Lilia Hellal of Rice Digital praised Rebecca as having an entertaining wholesome and volatile character, despite feeling she was sidelined too often in Edgerunners story. Hellal felt that her loudmouthed demeanor and vulgarity was a mask to hide her emotional pain at the loss of her brother, illustrated by her care and concern for others in the group. She further highlighted how at one point in the story she helps bring David out of a psychotic episode, and despite her unrequited feelings for him encourages him to save Lucy and goes along with the suicide mission. She further praised the character's bravery and loyalty, stating that her sudden death helped underline the melancholy feel of the series as a whole.
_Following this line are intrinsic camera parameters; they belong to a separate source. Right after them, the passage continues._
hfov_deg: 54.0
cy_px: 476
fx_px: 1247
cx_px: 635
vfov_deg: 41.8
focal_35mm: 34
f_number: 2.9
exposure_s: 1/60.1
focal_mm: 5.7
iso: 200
Discussing her design, Hellal pointed out that her tattoos and color scheme suggested she was a former member of the Mox, a group of sex workers in the Cyberpunk setting, and further punctuated the sense of found family she brought to the show's cast.

Meanwhile, Jade King of TheGamer felt that Rebecca represented anime's obsession with the loli character archetype. While she agreed with Trigger's decision to keep the character, arguing that petite and shorter women would exist in Cyberpunks dystopian world, she felt the character did not lean into that distinction with "pure intentions". Specifically citing how the character was introduced in her underwear, King expressed Rebecca was presented so the viewer would examine her figure without knowing anything about her, "taking in her small height, flat chest, and immature figure at face value like it is something to be admired". She added that while Rebecca was framed as capable and an adult, she expressed her dislike that Rebecca was the only character she saw framed as a young child, and dismay at fan response to this aspect which she felt carried into her casual attire's exposed legs. Despite this, she considered Rebecca a bright spot in Edgerunnerss storytelling, just hampered by the perceived sexualization.
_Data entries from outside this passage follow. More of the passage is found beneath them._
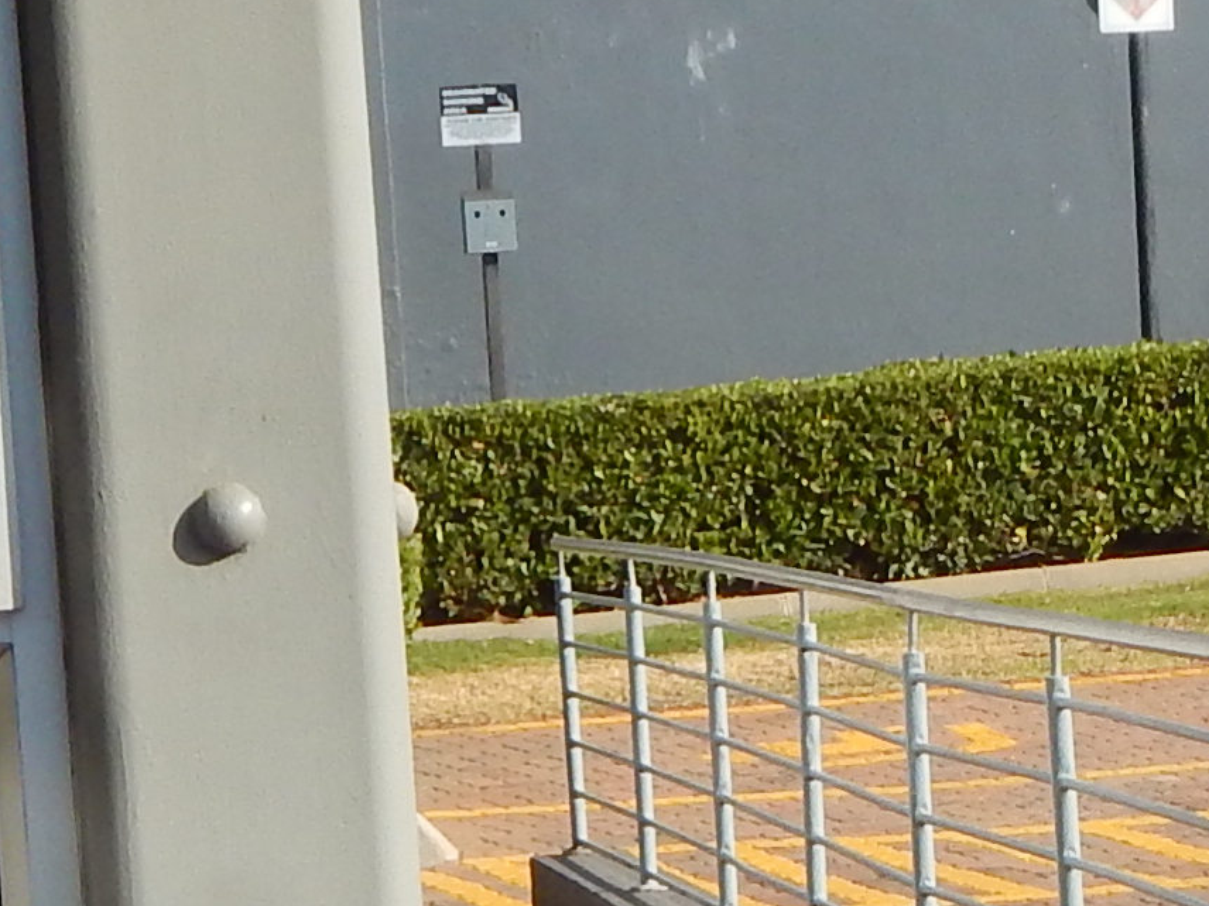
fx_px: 6391
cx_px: 1049
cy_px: 783
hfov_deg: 10.8
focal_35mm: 183
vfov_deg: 8.1
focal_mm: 6.1
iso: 125
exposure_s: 1/1000
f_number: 3.3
In contrast, Hiroki Tokunaga of Game Watch praised her design, stating that while all of the characters had personality that fit the worldview, Rebecca stood out for her appearance, praising the contrast of her pink tattoos with her skin and stating their placement made her look "quite impactful". While he staff of Game Spark commented on her small body, they also emphasized her nose, describing the bridge as particularly strong. Inaka Frog of Real Sound stated that while CD Projeckt Red's rejection of the design made sense within the scope of their world, they also understood why Studio Trigger pushed for their inclusion, as without such a character the overall production would have felt one-sided and not had the same sort of fun they saw as inherent to anime, and enjoyed the contrast of her young woman appearance to her aggressive outlaw persona. In light of her popularity, Frog stated that Rebecca represented the difference in ideals between the two companies that ended up elevating the overall work and helped make it more interesting, with fans seeing her as a mascot for it.

In a review of Madness, Elijah Gonzalez for AV Club stated that while the story focused on Rebecca's earlier, less experienced days, it helped demonstrate why she was such a popular character through a "compelling combination of do-gooderism and trigger-happy outbursts" on her part. He additionally enjoyed how it helped flesh out her character's interests and goals prior to her appearance in the anime, as well as her brother and how he regarded and treated Rebecca.